I spent several hours looking at 3-4 very popular wave analysts, to see what their largest degree is that they are working. This is always a very painful experience for me because they practice, “Cosmetic Elliott Wave Counting methods”. They smear the charts with all sorts of price and wave positions to a point it seems like they are conducting a Smoke and Mirrors operation.
They can make a few cosmetic changes and they will always come out being right. Sure, I don’t always know what positions we may be at any one time, but I sure do know what doesn’t fit. Without a doubt they are very bullish with one wave count showing Cycle degree wave 1-2 for the 2015 correction.
One wave analysts have the 2009 bottom, as a wave 2 in SC degree??? Not on your life, as there was a SC degree wave 1-2 crash and bear market in 1929-1932 already.
Just because it’s a big and tall bull market, does not mean we should jack up the degree levels. We have to do the exact opposite.
When markets extend either in the wave 3 or wave 5 positions, it’s always the smaller degree levels that come out of hiding, not the big degree levels.
All the wave counting with mini or micro mini degree levels, is useless if we miss the biggest bull market since the depression. Any wave count that is in sympathy with the bullish herd at these extremes will never work.
This Midcap chart has a very good wave formation, producing a tall 2007 peak. Also the 2009 bottom never went as deep as the SP500 and the DJIA did. At the 400 price level, we have what would be a massive base, that could last one hundred years into the future. Markets love to fool analysts so just to prove me wrong, the Midcaps will go lower than 400.
Everybody on this planet already knows that stocks are at record highs, what they don’t know is how big and long the impending bear market in stocks can be.
One of the worst SC degree declines in stock market history only took 3 years to play out, so it sure is not going to take sum mythical 600 years this time. The start of solar cycle #25 will make sure another bull market will come. Betting against the power of the sun, or creating super bearish wave counts with the start of any Solar cycle will never work.

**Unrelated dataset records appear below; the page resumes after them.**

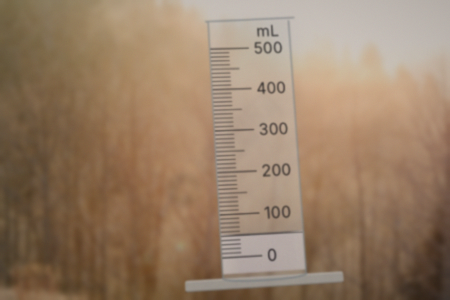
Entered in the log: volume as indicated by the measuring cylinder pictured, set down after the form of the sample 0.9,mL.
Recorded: 50,mL
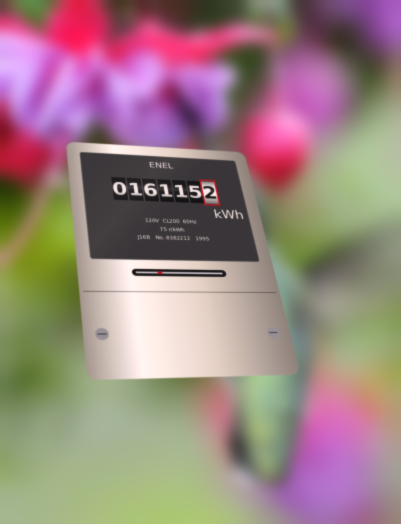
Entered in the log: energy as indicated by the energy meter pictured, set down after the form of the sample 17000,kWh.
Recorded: 16115.2,kWh
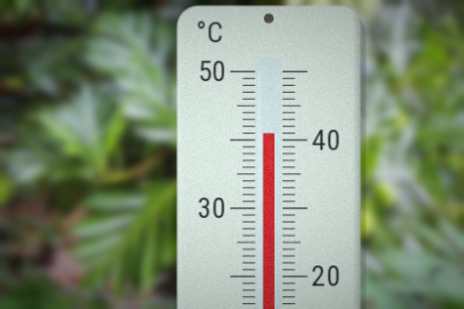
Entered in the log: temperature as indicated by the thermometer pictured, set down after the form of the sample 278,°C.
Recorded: 41,°C
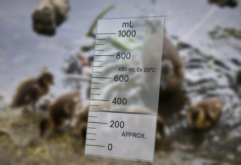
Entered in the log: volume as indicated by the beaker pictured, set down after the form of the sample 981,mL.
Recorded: 300,mL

Wave counts from the past have all started from a 4th wave base which can’t really happen, as a multi generational 5th wave will never exist for that long. Any 5th wave is always fundamentally much weaker than any wave 3 of the same 5 wave sets.
I’m anticipating a Cycle degree bear market which will unfold in stages. For starters, this Midcap chart will decline/crash to the 1200 price range first. After that, the 700 price level would be the next price target for the impending Cycle degree 4th wave.
The Gold/Midcap ratio is sitting at 1.48:1 which is on the extreme side of things already.
Average investors are pouring money into record high stock markets, which is actually a contrarian bearish signal. Investors love to buy “High” because they sure weren’t buying low in 2009. They were selling low in a panic to get out, which I’m very sure will happen over and over at every major low we will ever run across.
Investors pouring into stocks is not smart money moving in, as smart money has already moved out with insider selling. Fool’s rushing in where wise men fear to tread is very normal. Buying on the 5% dips will not work if we get a 70% correction. We could end up with the mother of all dips, yet very few will ever take advantage of a crash bottom.